Explainability-Guided Adversarial Attacks on Transformer-Based Malware Detectors Using Control Flow Graphs

TL;DR

This paper reveals vulnerabilities in transformer-based malware detectors that analyze control flow graphs, demonstrating how explainability tools can be exploited to craft effective adversarial evasion attacks.

Contribution

It introduces a white-box attack method using explainability techniques to identify and perturb influential graph components, exposing security weaknesses in transformer-based malware detection.

Findings

The attack reliably induces misclassification in malware detectors.

Explainability tools can be exploited to find critical attack surfaces.

Transformer-based detectors are vulnerable despite high accuracy.

Abstract

Transformer-based malware detection systems operating on graph modalities such as control flow graphs (CFGs) achieve strong performance by modeling structural relationships in program behavior.

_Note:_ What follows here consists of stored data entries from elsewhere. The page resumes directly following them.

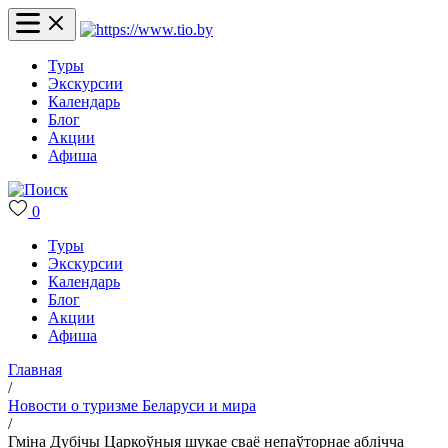
Туры
Экскурсии
Календарь
Блог
Акции
Афиша
0
Туры
Экскурсии
Календарь
Блог
Акции
Афиша
Главная
/
Новости о туризме Беларуси и мира
/
Гміна Дубічы Царкоўныя шукае сваё непаўторнае аблічча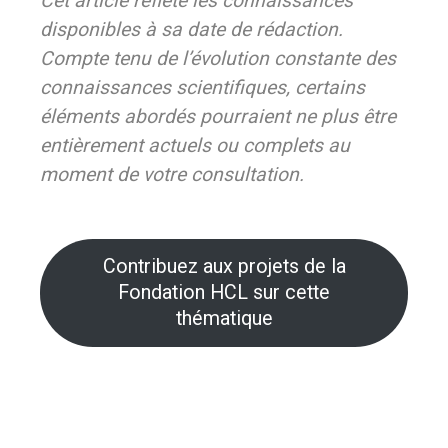
Cet article reflète les connaissances
disponibles à sa date de rédaction.
Compte tenu de l’évolution constante des
connaissances scientifiques, certains
éléments abordés pourraient ne plus être
entièrement actuels ou complets au
moment de votre consultation.
Contribuez aux projets de la
Fondation HCL sur cette
thématique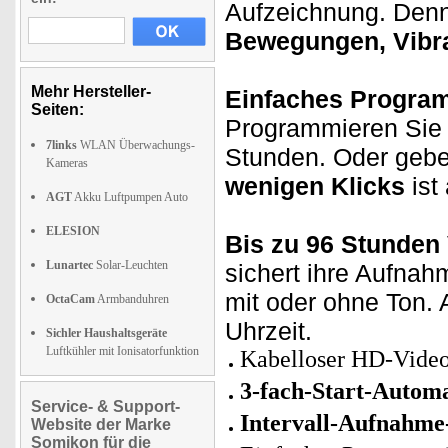
Aufzeichnung. Denn 
Bewegungen, Vibr
Mehr Hersteller-
Einfaches Progra
Seiten:
Programmieren Sie 
7links
WLAN Überwachungs-
Stunden. Oder geben
Kameras
wenigen Klicks
ist 
AGT
Akku Luftpumpen Auto
ELESION
Bis zu 96 Stunden 
Lunartec
Solar-Leuchten
sichert ihre Aufnah
mit oder ohne Ton.
OctaCam
Armbanduhren
Uhrzeit.
Sichler Haushaltsgeräte
Luftkühler mit Ionisatorfunktion
Kabelloser HD-Video
3-fach-Start-Autom
Service- & Support-
Intervall-Aufnahme
Website der Marke
Somikon für die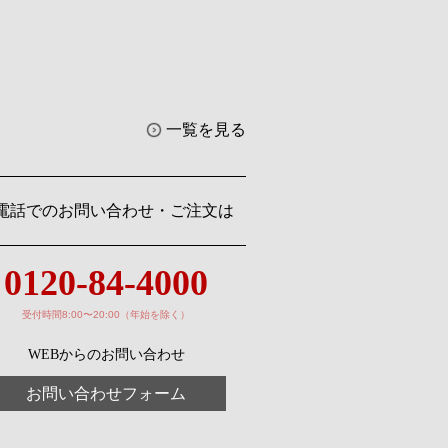
一覧を見る
電話でのお問い合わせ・ご注文は
0120-84-4000
受付時間8:00〜20:00（年始を除く）
WEBからのお問い合わせ
お問い合わせフォーム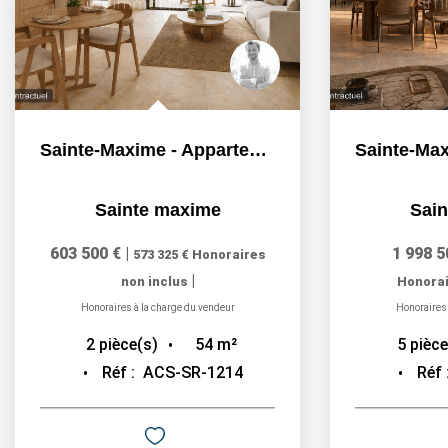
Sainte-Maxime - Appartement 2 pièces - 54m² avec jardin et...
Sainte maxime
Sai
603 500 €
|
1 998 5
573 325 €
Honoraires
|
non inclus
Honorai
Honoraires à la charge du vendeur
Honoraires 
54
m²
2
pièce(s)
5
pièce
Réf :
ACS-SR-1214
Réf 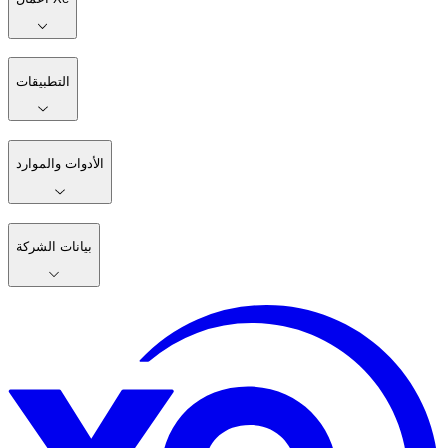
التطبيقات
الأدوات والموارد
بيانات الشركة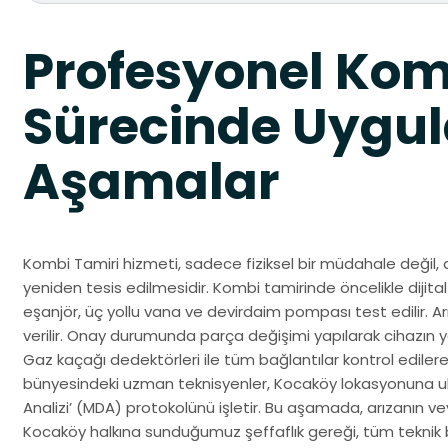
Profesyonel Kom
Sürecinde Uygul
Aşamalar
Kombi Tamiri hizmeti, sadece fiziksel bir müdahale değil, 
yeniden tesis edilmesidir. Kombi tamirinde öncelikle dijital 
eşanjör, üç yollu vana ve devirdaim pompası test edilir. Ar
verilir. Onay durumunda parça değişimi yapılarak cihazın y
Gaz kaçağı dedektörleri ile tüm bağlantılar kontrol edilere
bünyesindeki uzman teknisyenler, Kocaköy lokasyonuna ul
Analizi’ (MDA) protokolünü işletir. Bu aşamada, arızanın ve
Kocaköy halkına sunduğumuz şeffaflık gereği, tüm teknik b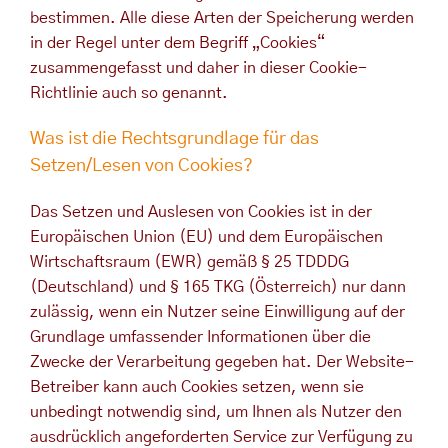
bestimmen. Alle diese Arten der Speicherung werden
in der Regel unter dem Begriff „Cookies“
zusammengefasst und daher in dieser Cookie-
Richtlinie auch so genannt.
Was ist die Rechtsgrundlage für das
Setzen/Lesen von Cookies?
Das Setzen und Auslesen von Cookies ist in der
Europäischen Union (EU) und dem Europäischen
Wirtschaftsraum (EWR) gemäß § 25 TDDDG
(Deutschland) und § 165 TKG (Österreich) nur dann
zulässig, wenn ein Nutzer seine Einwilligung auf der
Grundlage umfassender Informationen über die
Zwecke der Verarbeitung gegeben hat. Der Website-
Betreiber kann auch Cookies setzen, wenn sie
unbedingt notwendig sind, um Ihnen als Nutzer den
ausdrücklich angeforderten Service zur Verfügung zu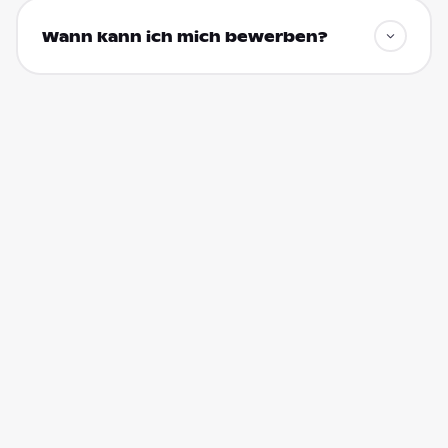
Wann kann ich mich bewerben?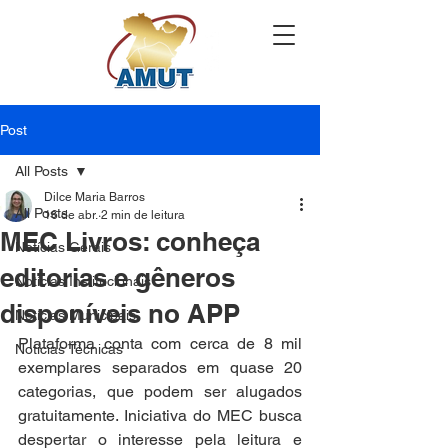
Post
All Posts
Dilce Maria Barros
All Posts
16 de abr.
2 min de leitura
MEC Livros: conheça
Notícias Gerais
editorias e gêneros
Notícias Institucionais
disponíveis no APP
Notícias Municipais
Plataforma conta com cerca de 8 mil 
Notícias Técnicas
exemplares separados em quase 20 
categorias, que podem ser alugados 
gratuitamente. Iniciativa do MEC busca 
despertar o interesse pela leitura e 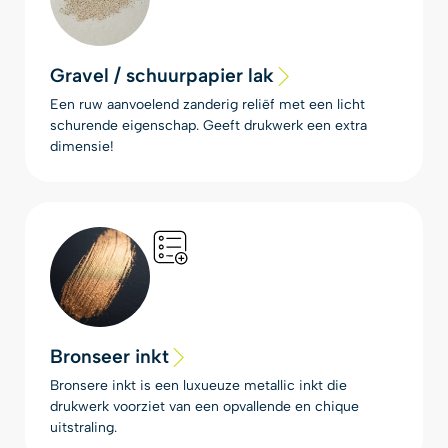
Gravel / schuurpapier lak
Een ruw aanvoelend zanderig reliëf met een licht
schurende eigenschap. Geeft drukwerk een extra
dimensie!
Bronseer inkt
Bronsere inkt is een luxueuze metallic inkt die
drukwerk voorziet van een opvallende en chique
uitstraling.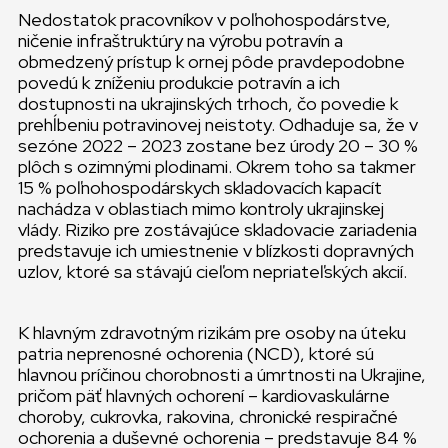
Nedostatok pracovníkov v poľnohospodárstve,
ničenie infraštruktúry na výrobu potravín a
obmedzený prístup k ornej pôde pravdepodobne
povedú k zníženiu produkcie potravín a ich
dostupnosti na ukrajinských trhoch, čo povedie k
prehĺbeniu potravinovej neistoty. Odhaduje sa, že v
sezóne 2022 – 2023 zostane bez úrody 20 – 30 %
plôch s ozimnými plodinami. Okrem toho sa takmer
15 % poľnohospodárskych skladovacích kapacít
nachádza v oblastiach mimo kontroly ukrajinskej
vlády. Riziko pre zostávajúce skladovacie zariadenia
predstavuje ich umiestnenie v blízkosti dopravných
uzlov, ktoré sa stávajú cieľom nepriateľských akcií.
K hlavným zdravotným rizikám pre osoby na úteku
patria neprenosné ochorenia (NCD), ktoré sú
hlavnou príčinou chorobnosti a úmrtnosti na Ukrajine,
pričom päť hlavných ochorení – kardiovaskulárne
choroby, cukrovka, rakovina, chronické respiračné
ochorenia a duševné ochorenia – predstavuje 84 %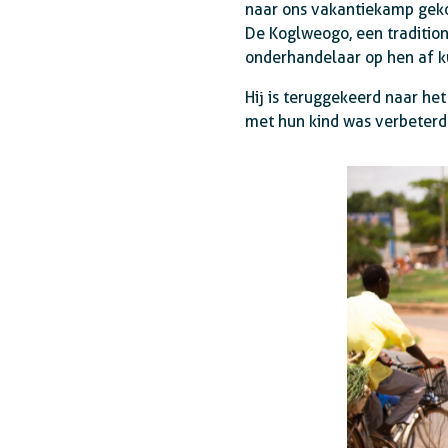
naar ons vakantiekamp geko
De Koglweogo, een traditio
onderhandelaar op hen af ku
Hij is teruggekeerd naar het
met hun kind was verbeterd 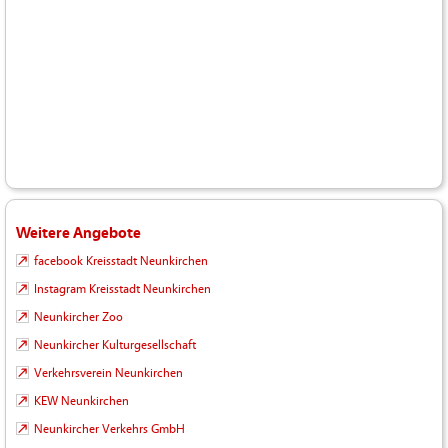
Weitere Angebote
facebook Kreisstadt Neunkirchen
Instagram Kreisstadt Neunkirchen
Neunkircher Zoo
Neunkircher Kulturgesellschaft
Verkehrsverein Neunkirchen
KEW Neunkirchen
Neunkircher Verkehrs GmbH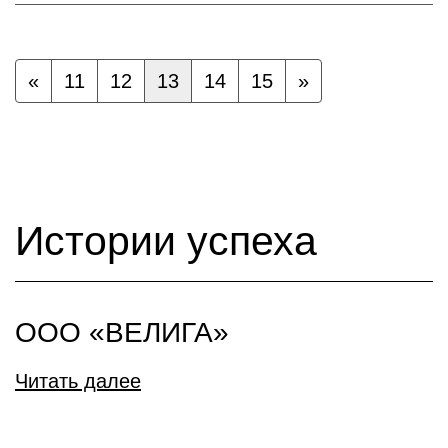
«
11
12
13
14
15
»
Истории успеха
ООО «ВЕЛИГА»
Читать далее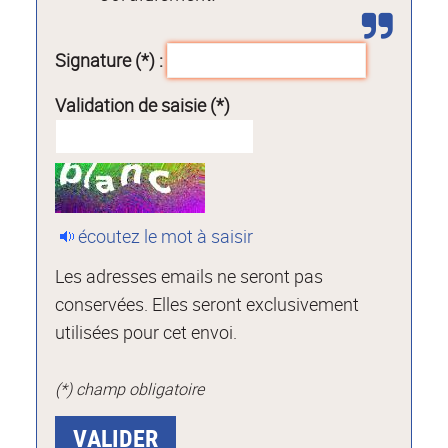
Signature (*) :
Validation de saisie (*)
écoutez le mot à saisir
Les adresses emails ne seront pas
conservées. Elles seront exclusivement
utilisées pour cet envoi.
(*) champ obligatoire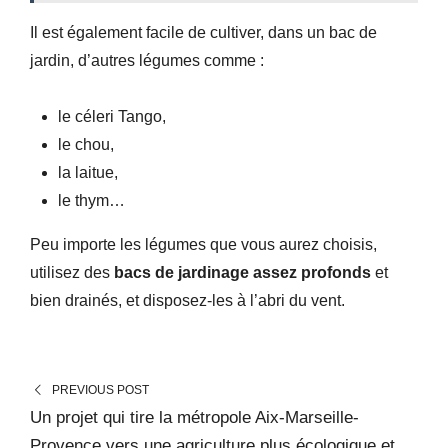
Il est également facile de cultiver, dans un bac de
jardin, d’autres légumes comme :
le céleri Tango,
le chou,
la laitue,
le thym…
Peu importe les légumes que vous aurez choisis,
utilisez des
bacs de jardinage assez profonds
et
bien drainés, et disposez-les à l’abri du vent.
PREVIOUS POST
Un projet qui tire la métropole Aix-Marseille-
Provence vers une agriculture plus écologique et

However, their robustness to adversarial evasion attacks remains underexplored. This paper examines the vulnerability of a RoBERTa-based malware detector that linearizes CFGs into sequences of function calls, a design choice that enables transformer modeling but may introduce token-level sensitivities and ordering artifacts exploitable by adversaries. By evaluating evasion strategies within this graph-to-sequence framework, we provide insight into the practical robustness of transformer-based malware detectors beyond aggregate detection accuracy. This paper proposes a white-box adversarial evasion attack that leverages explainability mechanisms to identify and perturb most influential graph components. Using token- and word-level attributions derived from integrated gradients, the attack iteratively replaces positively attributed function calls with synthetic external imports, producing adversarial CFG representations without altering overall program structure. Experimental evaluation on small- and large-scale Windows Portable Executable (PE) datasets demonstrates that the proposed method can reliably induce misclassification, even against models trained to high accuracy. Our results highlight that explainability tools, while valuable for interpretability, can also expose critical attack surfaces in transformer-based malware detectors.